WHAT YOU WILL DO -> Line by line, please look for the word "sudo" in the following records, then copy each line you find it in.

--- START ---

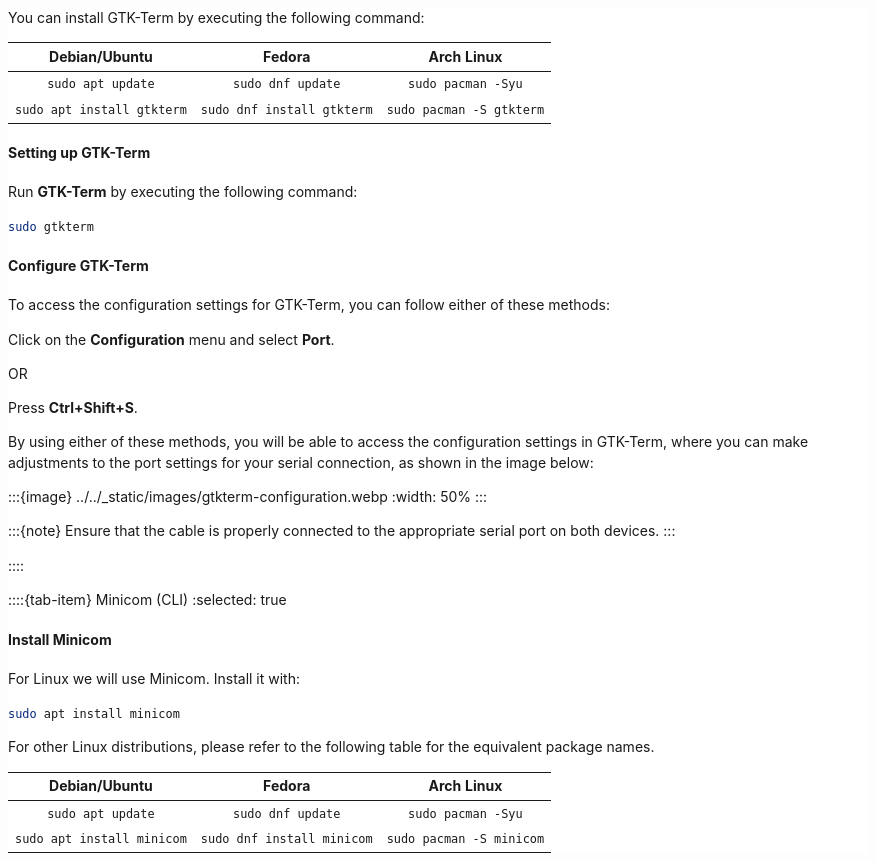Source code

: You can install GTK-Term by executing the following command:

|       Debian/Ubuntu        |           Fedora           |        Arch Linux        |
| :------------------------: | :------------------------: | :----------------------: |
|     `sudo apt update`      |     `sudo dnf update`      |    `sudo pacman -Syu`    |
| `sudo apt install gtkterm` | `sudo dnf install gtkterm` | `sudo pacman -S gtkterm` |

#### Setting up GTK-Term

Run **GTK-Term** by executing the following command:

```bash
sudo gtkterm
```

#### Configure GTK-Term

To access the configuration settings for GTK-Term,
you can follow either of these methods:

Click on the **Configuration** menu and select **Port**.

OR

Press **Ctrl+Shift+S**.

By using either of these methods, you will be able to access the configuration settings in GTK-Term,
where you can make adjustments to the port settings for your serial connection, as shown in the image below:

:::{image} ../../\_static/images/gtkterm-configuration.webp
:width: 50%
:::

:::{note}
Ensure that the cable is properly connected to the appropriate serial port on both devices.
:::

::::

::::{tab-item} Minicom (CLI)
:selected: true

#### Install Minicom

For Linux we will use Minicom. Install it with:

```bash
sudo apt install minicom
```

For other Linux distributions, please refer to the following table for the equivalent package names.

|       Debian/Ubuntu        |           Fedora           |        Arch Linux        |
| :------------------------: | :------------------------: | :----------------------: |
|     `sudo apt update`      |     `sudo dnf update`      |    `sudo pacman -Syu`    |
| `sudo apt install minicom` | `sudo dnf install minicom` | `sudo pacman -S minicom` |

--- END ---

EXERCISE OUTPUT ->
|     `sudo apt update`      |     `sudo dnf update`      |    `sudo pacman -Syu`    |
| `sudo apt install gtkterm` | `sudo dnf install gtkterm` | `sudo pacman -S gtkterm` |
sudo gtkterm
sudo apt install minicom
|     `sudo apt update`      |     `sudo dnf update`      |    `sudo pacman -Syu`    |
| `sudo apt install minicom` | `sudo dnf install minicom` | `sudo pacman -S minicom` |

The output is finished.